American art historian

Delphine Fitz Darby (January 10, 1902 – November 14, 1995) was an American art historian and writer. She was a professor at Smith College and at the University of Maryland, College Park. Her research concerned Spanish Baroque painter Francesc Ribalta and his student, Jusepe de Ribera.

==Early life and education==
Fitz was born in Bala Cynwyd, Pennsylvania, the daughter of Charles W. Fitz and Elsie Rimmer Long Fitz. She graduated from Bryn Mawr College in 1923, earned a master's degree there in 1925, and completed doctoral studies there in 1929. She was the only doctoral student of medievalist Georgiana Goddard King, and won a Carnegie Fellowship to do research in Spain.
==Career==
Darby was an assistant professor of art at Smith College from 1930 to 1931. She also taught at the University of Maryland, College Park. Her scholarship concerned Spanish painter Francesc Ribalta, and his student, Jusepe de Ribera. During World War II, she defended the exhibition of Italian art at the National Gallery.

==Publications==
- Francisco Ribalta and His School (1938)
- "In the Train of a Vagrant Silenus" (1943)
- "The Wise Man with a Looking Glass" (1948)
- "Ribera and the Blind Men" (1957)
- "The Ecstasy of St. Francis, a newly acquired painting by Francisco Ribalta" (1957)
- "Ribera and the Wise Men" (1962)
- Juan Sariñena y sus colegas (1967)
- The Gentle Ribera: Painter of the Madonna and the Holy Family (1978)
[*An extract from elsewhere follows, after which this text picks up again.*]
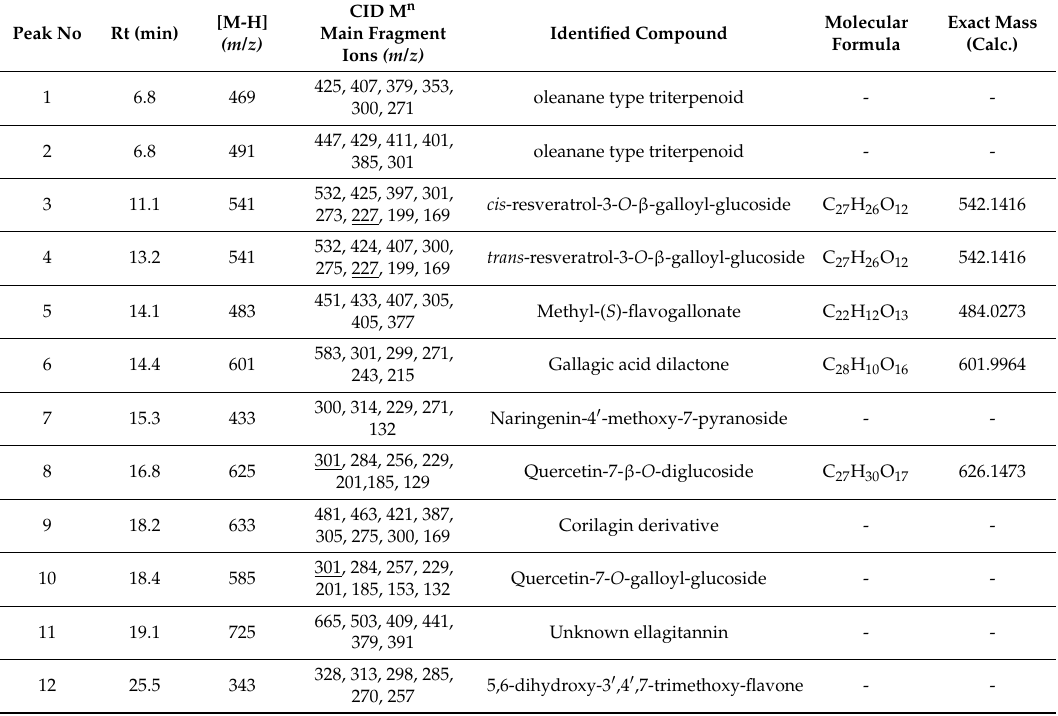
(Table 2). The MS 2 , MS 3 and MS 4 ion chromatograms are presented in the supplemental part of this paper (Supplement 1). Table 2. HPLC-DAD and MS/MS data of phenolic compounds and triterpenoids in an ethyl acetate extract of the stem wood of T. brownii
==Personal life and legacy==
Fitz married Navy commander and college professor George O'Dell Switzer Darby in 1928. Her husband died in 1981, and she died in 1995, at the age of 93, in Highlands County, Florida. There is an endowed fund at Bryn Mawr College, named for Darby and designated for the purchase of art history materials. Her photo albums of Pennsylvania landscapes are in the Historical Society of Pennsylvania.